» Passage:
Subsequently, on the precondition that a cache hit of data to be
loaded or stored should happen without fail, the compiler simulates
the produced CPU codes and calculates accurate clocks of the
respective instructions. Moreover, the compiler adjusts issuing
time of the DTC instructions, i.e., the instructions LAC, SAC, PL
and PS so as to ensure that data is present in the cache memory 6
when loaded or stored by the processor CPUi.
A method of determining issuing time of the DTC instructions, which
is carried out by the compiler, is described here. In execution
instructions of the processor CPUi, execution clocks are determined
in increasing order of execution from "0". Execution clocks of a
DTC instruction code are based on execution clocks of an
instruction code of the processor CPUi. Therefore, DTC instructions
which are executed before a first instruction is executed by the
processor CPUi have minus execution clocks. Meanwhile, the number
of instructions which can be executed for each clock by each of the
processor CPUi and the DTC 8 is only one.

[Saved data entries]
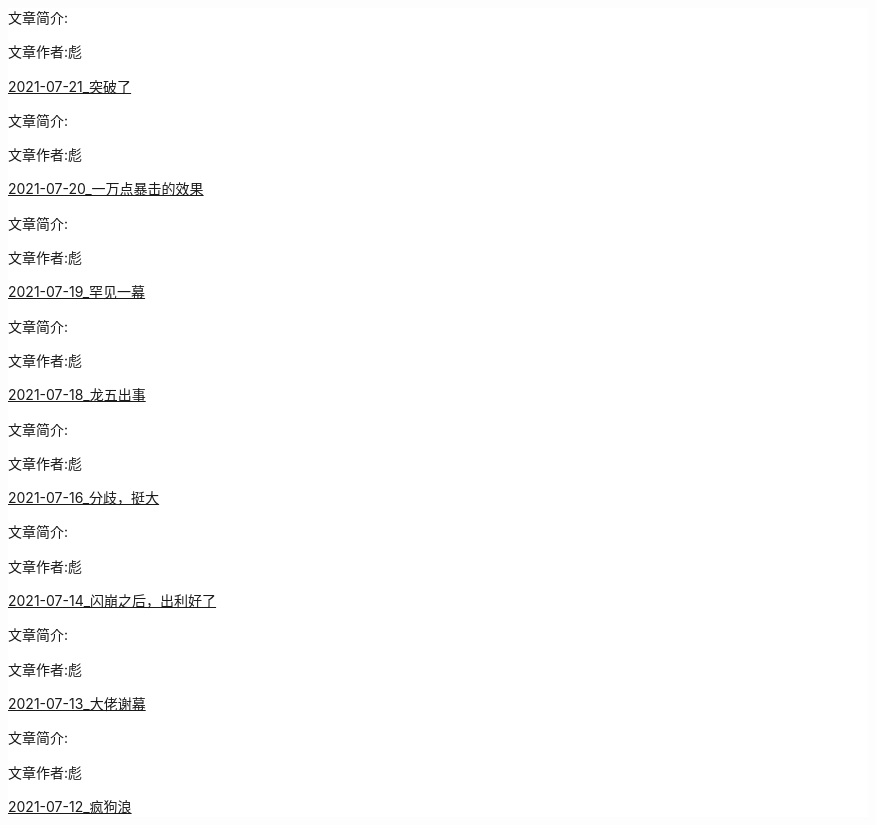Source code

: 文章简介:

文章作者:彪

[2021-07-21_突破了](http://mp.weixin.qq.com/s?__biz=MjM5NDc1MjQ2NA==&mid=2651407723&idx=1&sn=e1722f1b028c1b5b24f6ec6d1e76a822&chksm=bd7f17d48a089ec246132c602456bb122a24f843744863dd90c01e7a2ab2f3d50da36ebe4164&scene=27#wechat_redirect)

文章简介:

文章作者:彪

[2021-07-20_一万点暴击的效果](http://mp.weixin.qq.com/s?__biz=MjM5NDc1MjQ2NA==&mid=2651407721&idx=1&sn=91c1c167bc1288254153b8a6078c7ef3&chksm=bd7f17d68a089ec070e07c49dc62ce3124239acca8c9ad0fab1dba4e83a56b007c726cc38887&scene=27#wechat_redirect)

文章简介:

文章作者:彪

[2021-07-19_罕见一幕](http://mp.weixin.qq.com/s?__biz=MjM5NDc1MjQ2NA==&mid=2651407715&idx=1&sn=3b9c5afaf70406e66af0703fb6c96c8f&chksm=bd7f17dc8a089eca743b7e1075fc1a717ac1118f6f9dc7bd9c61f71ca70b6186ec6eb0b0639b&scene=27#wechat_redirect)

文章简介:

文章作者:彪

[2021-07-18_龙五出事](http://mp.weixin.qq.com/s?__biz=MjM5NDc1MjQ2NA==&mid=2651407714&idx=1&sn=2b62600b3f5aedcc78eade40291fdcd7&chksm=bd7f17dd8a089ecbaef943f194f3d16f2212d8c3f13bfab9b5b7e6d1a6acfc76f9dbc176a033&scene=27#wechat_redirect)

文章简介:

文章作者:彪

[2021-07-16_分歧，挺大](http://mp.weixin.qq.com/s?__biz=MjM5NDc1MjQ2NA==&mid=2651407710&idx=1&sn=026ced2ada3a82a4ff42bada98b3e1b9&chksm=bd7f17e18a089ef7ebf2e7e15e11f7b9784555cc292d28cfe8760e3508c6db1522b8cbb73c54&scene=27#wechat_redirect)

文章简介:

文章作者:彪

[2021-07-14_闪崩之后，出利好了](http://mp.weixin.qq.com/s?__biz=MjM5NDc1MjQ2NA==&mid=2651407705&idx=1&sn=fc0f83a7335103872afd97561de81642&chksm=bd7f17e68a089ef017dc47b78ec582e63f86a340cd33b341d3d83d67eea3b9f259e12fc31efa&scene=27#wechat_redirect)

文章简介:

文章作者:彪

[2021-07-13_大佬谢幕](http://mp.weixin.qq.com/s?__biz=MjM5NDc1MjQ2NA==&mid=2651407702&idx=1&sn=1995589bb4b66511a819caef1f0c3d13&chksm=bd7f17e98a089effd1ad1f30a3e5dd4a37495e4c9c76936c412c0f481901291201e3183e869e&scene=27#wechat_redirect)

文章简介:

文章作者:彪

[2021-07-12_疯狗浪](http://mp.weixin.qq.com/s?__biz=MjM5NDc1MjQ2NA==&mid=2651407701&idx=1&sn=50102d43764094abe6f1aa86edecc62a&chksm=bd7f17ea8a089efc5d74d185fb370b164310e621c4adfbb7a05e73f5e056af431e3aa2307068&scene=27#wechat_redirect)
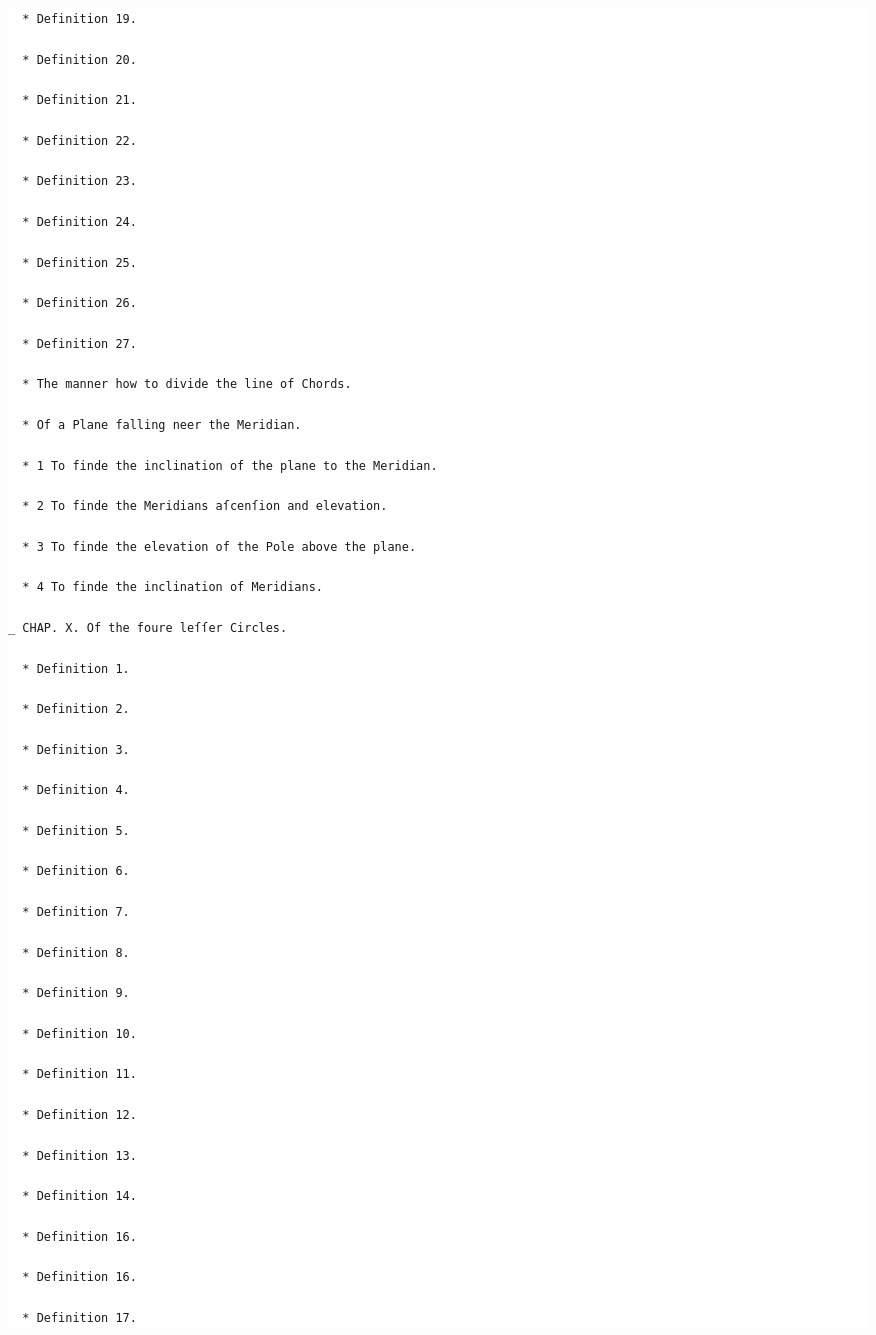       * Definition 19.

      * Definition 20.

      * Definition 21.

      * Definition 22.

      * Definition 23.

      * Definition 24.

      * Definition 25.

      * Definition 26.

      * Definition 27.

      * The manner how to divide the line of Chords.

      * Of a Plane falling neer the Meridian.

      * 1 To finde the inclination of the plane to the Meridian.

      * 2 To finde the Meridians aſcenſion and elevation.

      * 3 To finde the elevation of the Pole above the plane.

      * 4 To finde the inclination of Meridians.

    _ CHAP. X. Of the foure leſſer Circles.

      * Definition 1.

      * Definition 2.

      * Definition 3.

      * Definition 4.

      * Definition 5.

      * Definition 6.

      * Definition 7.

      * Definition 8.

      * Definition 9.

      * Definition 10.

      * Definition 11.

      * Definition 12.

      * Definition 13.

      * Definition 14.

      * Definition 16.

      * Definition 16.

      * Definition 17.
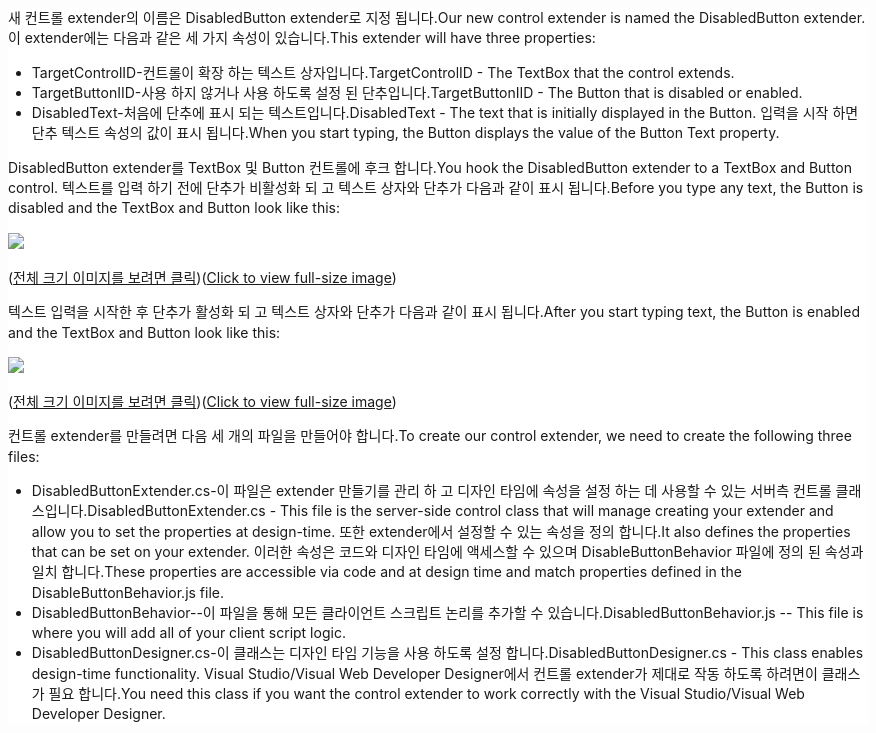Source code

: <span data-ttu-id="b8ee9-111">새 컨트롤 extender의 이름은 DisabledButton extender로 지정 됩니다.</span><span class="sxs-lookup"><span data-stu-id="b8ee9-111">Our new control extender is named the DisabledButton extender.</span></span> <span data-ttu-id="b8ee9-112">이 extender에는 다음과 같은 세 가지 속성이 있습니다.</span><span class="sxs-lookup"><span data-stu-id="b8ee9-112">This extender will have three properties:</span></span>

- <span data-ttu-id="b8ee9-113">TargetControlID-컨트롤이 확장 하는 텍스트 상자입니다.</span><span class="sxs-lookup"><span data-stu-id="b8ee9-113">TargetControlID - The TextBox that the control extends.</span></span>
- <span data-ttu-id="b8ee9-114">TargetButtonIID-사용 하지 않거나 사용 하도록 설정 된 단추입니다.</span><span class="sxs-lookup"><span data-stu-id="b8ee9-114">TargetButtonIID - The Button that is disabled or enabled.</span></span>
- <span data-ttu-id="b8ee9-115">DisabledText-처음에 단추에 표시 되는 텍스트입니다.</span><span class="sxs-lookup"><span data-stu-id="b8ee9-115">DisabledText - The text that is initially displayed in the Button.</span></span> <span data-ttu-id="b8ee9-116">입력을 시작 하면 단추 텍스트 속성의 값이 표시 됩니다.</span><span class="sxs-lookup"><span data-stu-id="b8ee9-116">When you start typing, the Button displays the value of the Button Text property.</span></span>

<span data-ttu-id="b8ee9-117">DisabledButton extender를 TextBox 및 Button 컨트롤에 후크 합니다.</span><span class="sxs-lookup"><span data-stu-id="b8ee9-117">You hook the DisabledButton extender to a TextBox and Button control.</span></span> <span data-ttu-id="b8ee9-118">텍스트를 입력 하기 전에 단추가 비활성화 되 고 텍스트 상자와 단추가 다음과 같이 표시 됩니다.</span><span class="sxs-lookup"><span data-stu-id="b8ee9-118">Before you type any text, the Button is disabled and the TextBox and Button look like this:</span></span>

[![](creating-a-custom-ajax-control-toolkit-control-extender-cs/_static/image2.png)](creating-a-custom-ajax-control-toolkit-control-extender-cs/_static/image1.png)

<span data-ttu-id="b8ee9-119">([전체 크기 이미지를 보려면 클릭](creating-a-custom-ajax-control-toolkit-control-extender-cs/_static/image3.png))</span><span class="sxs-lookup"><span data-stu-id="b8ee9-119">([Click to view full-size image](creating-a-custom-ajax-control-toolkit-control-extender-cs/_static/image3.png))</span></span>

<span data-ttu-id="b8ee9-120">텍스트 입력을 시작한 후 단추가 활성화 되 고 텍스트 상자와 단추가 다음과 같이 표시 됩니다.</span><span class="sxs-lookup"><span data-stu-id="b8ee9-120">After you start typing text, the Button is enabled and the TextBox and Button look like this:</span></span>

[![](creating-a-custom-ajax-control-toolkit-control-extender-cs/_static/image5.png)](creating-a-custom-ajax-control-toolkit-control-extender-cs/_static/image4.png)

<span data-ttu-id="b8ee9-121">([전체 크기 이미지를 보려면 클릭](creating-a-custom-ajax-control-toolkit-control-extender-cs/_static/image6.png))</span><span class="sxs-lookup"><span data-stu-id="b8ee9-121">([Click to view full-size image](creating-a-custom-ajax-control-toolkit-control-extender-cs/_static/image6.png))</span></span>

<span data-ttu-id="b8ee9-122">컨트롤 extender를 만들려면 다음 세 개의 파일을 만들어야 합니다.</span><span class="sxs-lookup"><span data-stu-id="b8ee9-122">To create our control extender, we need to create the following three files:</span></span>

- <span data-ttu-id="b8ee9-123">DisabledButtonExtender.cs-이 파일은 extender 만들기를 관리 하 고 디자인 타임에 속성을 설정 하는 데 사용할 수 있는 서버측 컨트롤 클래스입니다.</span><span class="sxs-lookup"><span data-stu-id="b8ee9-123">DisabledButtonExtender.cs - This file is the server-side control class that will manage creating your extender and allow you to set the properties at design-time.</span></span> <span data-ttu-id="b8ee9-124">또한 extender에서 설정할 수 있는 속성을 정의 합니다.</span><span class="sxs-lookup"><span data-stu-id="b8ee9-124">It also defines the properties that can be set on your extender.</span></span> <span data-ttu-id="b8ee9-125">이러한 속성은 코드와 디자인 타임에 액세스할 수 있으며 DisableButtonBehavior 파일에 정의 된 속성과 일치 합니다.</span><span class="sxs-lookup"><span data-stu-id="b8ee9-125">These properties are accessible via code and at design time and match properties defined in the DisableButtonBehavior.js file.</span></span>
- <span data-ttu-id="b8ee9-126">DisabledButtonBehavior--이 파일을 통해 모든 클라이언트 스크립트 논리를 추가할 수 있습니다.</span><span class="sxs-lookup"><span data-stu-id="b8ee9-126">DisabledButtonBehavior.js -- This file is where you will add all of your client script logic.</span></span>
- <span data-ttu-id="b8ee9-127">DisabledButtonDesigner.cs-이 클래스는 디자인 타임 기능을 사용 하도록 설정 합니다.</span><span class="sxs-lookup"><span data-stu-id="b8ee9-127">DisabledButtonDesigner.cs - This class enables design-time functionality.</span></span> <span data-ttu-id="b8ee9-128">Visual Studio/Visual Web Developer Designer에서 컨트롤 extender가 제대로 작동 하도록 하려면이 클래스가 필요 합니다.</span><span class="sxs-lookup"><span data-stu-id="b8ee9-128">You need this class if you want the control extender to work correctly with the Visual Studio/Visual Web Developer Designer.</span></span>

» What you need to do:
[A] According to the passage, how many instructions can each of the processor CPUi and the DTC 8 execute per clock?
[B] List every DTC instruction named in the passage.
[C] Translate this sentence from the passage into Spanish: "Execution clocks of a DTC instruction code are based on execution clocks of an instruction code of the processor CPUi."
These items come from a source separate from the passage.

» Task responses:
[A] Only one.

[B] LAC, SAC, PL, PS

[C] Los ciclos de reloj de ejecución de un código de instrucción DTC se basan en los ciclos de reloj de ejecución de un código de instrucción del procesador CPUi.